Hoje, igrejas mantêm creches e inúmeros projetos
sociais voltados para a infância.
Após a redemocratização,
o Brasil criou uma estrutura para velar pelos direitos de crianças
e adolescentes. Ao mesmo tempo, o crescimento evangélico
das últimas décadas se fez sentir de modo intenso
nas mais diferentes esferas públicas.
A recente eleição para escolha de conselheiros
tutelares nos municípios brasileiros lançou luz
sobre esses dois temas polêmicos: Estatuto da Criança
e do Adolescente e evangélicos no espaço público,
ou seja, dois filhos da Nova República. Dado o envolvimento
histórico das religiões, e dos cristãos evangélicos
em particular, com a proteção e formação
de crianças, era um encontro mais ou menos inevitável.
Zelar pelo cumprimento dos direitos da criança e do adolescente
é, segundo a Lei 8.069, de 13 de julho de 1990, o foco
de atuação do conselheiro tutelar. Não há
espaço na lei para proselitismo religioso com dinheiro
público.
Entretanto, não reside aí a discórdia. O
embate ocorrido na última eleição se deu
em torno da interpretação de qual seria o papel
dos conselhos na fiscalização e ação
preventiva quando crianças e adolescentes são expostos,
por exemplo, nas escolas, a assuntos referentes à sexualidade.
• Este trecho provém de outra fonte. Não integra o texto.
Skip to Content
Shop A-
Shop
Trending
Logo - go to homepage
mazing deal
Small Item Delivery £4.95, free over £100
Grupos alinhados a organizações que preconizam
a abordagem de tais conteúdos na escola pública
e candidatos apoiados por igrejas reproduziram parte do debate
ocorrido na última eleição nacional. A unificação
da data para eleição dos conselheiros certamente
contribuiu para a polarização em torno de temas
sobre a sexualidade assumisse tal protagonismo no pleito eleitoral.
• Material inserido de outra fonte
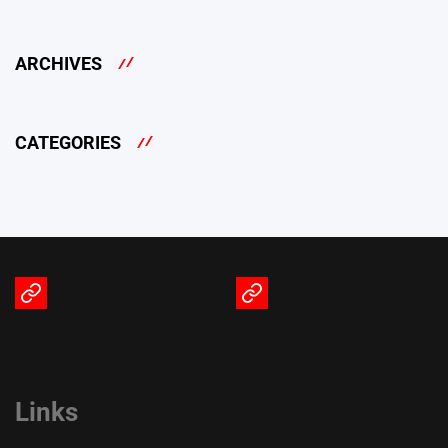
ARCHIVES
CATEGORIES
Terms
Privacy
of
Policy
Service
Links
Tradicionalmente os Conselhos Tutelares se relacionam com as
escolas para mediar casos de indisciplina de alunos e quando são
acionados por famílias que não encontram vagas para
seus filhos. Temos agora uma novidade: conselheiros fizeram campanha
defendendo ou atacando o tratamento dado pelas escolas aos temas
da sexualidade e prometendo atuação –não
importa aqui se favorável ou contrária.
É pouco provável o êxito no cumprimento de
tais promessas, uma vez que o conteúdo escolar é
regulado por outras instâncias do Estado e segue dinâmica
própria. Se o foco de atuação dos Conselhos
Tutelares não é esse, por qual razão o tema
esteve no centro dos debates? A agenda ligada aos costumes mobiliza
valores dos eleitores e, numa eleição facultativa,
oferecem boas razões para que as pessoas saiam de casa
e depositem seu voto na urna.
A educação das crianças continuará
sendo um dos grandes desafios das famílias, das igrejas,
das escolas e da sociedade, e a transformação dos
Conselhos Tutelares em uma espécie de “polícia
de costumes”, além de não encontrar amparo
no ECA, tampouco ajudará na árdua missão.
A proteção das crianças e adolescentes diante
da exploração sexual, da oferta de drogas, da negligência
e das mais diferentes formas de violência continuará
sendo o foco da atuação dos Conselhos Tutelares,
e sabemos todos quão dura é essa batalha.